If the 1932 low to 2007 high was a Wave 1, then the fall to the 2009 low completes Wave 2 at a normal 61.8% retracement. That sort of fits and makes sense.
It means we’re in a long term Wave 3 to take the Dow up to about Dow 25,000 or beyond. It also means 2015 paused at the 100% extension of Wave 1 -2 which is all a perfectly normal resistance point.
It’s pulled back 25% of the Wave 3 move so far. There no rules around that, but that could be it and it powers on up at a rate which would hit 25,000 in about 2022. If the Dow pulls back 38.2% in 2016 or 2017 to Dow 13,800 then that’s also within reasonable expectations and will power on up Wave 3 at just the slower rate shown, to get to 25,000 in about 2029.

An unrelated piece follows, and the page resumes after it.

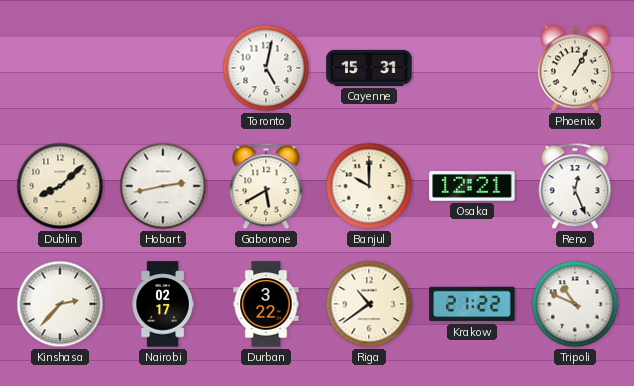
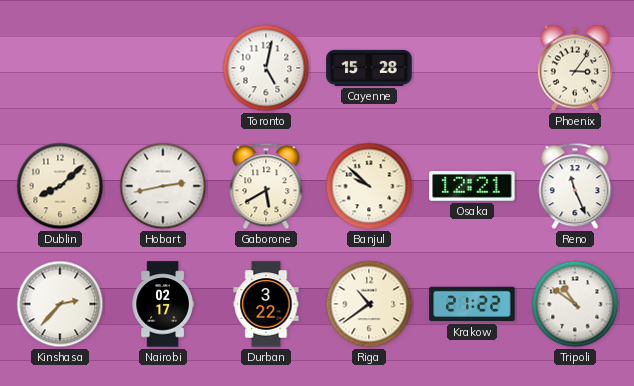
Cayenne: 15:31 -> 15:28
Phoenix: 1:05 -> 3:06
Banjul: 10:00 -> 9:52
Reno: 12:26 -> 11:26
Tripoli: 10:49 -> 10:51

If the Dow falls below the 38.2% level of 13,800 then it is a more serious bear market and my Wave count shown could be wrong. But Elliott wave works best on deeper liquid markets and should apply well to the DJI and the count shown fits really well.
Drill down to the Monthly and Weekly scale for 2016 and perhaps 2017 and it will feel bearish. But the bigger picture looks like just a minor pullback so far within a strong Wave 3 uptrend.
That has quite a lot of relevance for how to play the markets this year, as it shows the possibility that the retrace has already completed on the week of 28
th August 2015 at 25% and we’re in a bull market from here. It one possibility.
I’ve been assuming markets will pull back further and need more sideways time as they are so pumped up with liquidity that was being withdrawn by the US Fed. But if the Fed reverses course and goes to negative rates now to keep the liquidity pumping we might just keep going up.
This is an unfolding story, but worth keeping in mind as a possibility.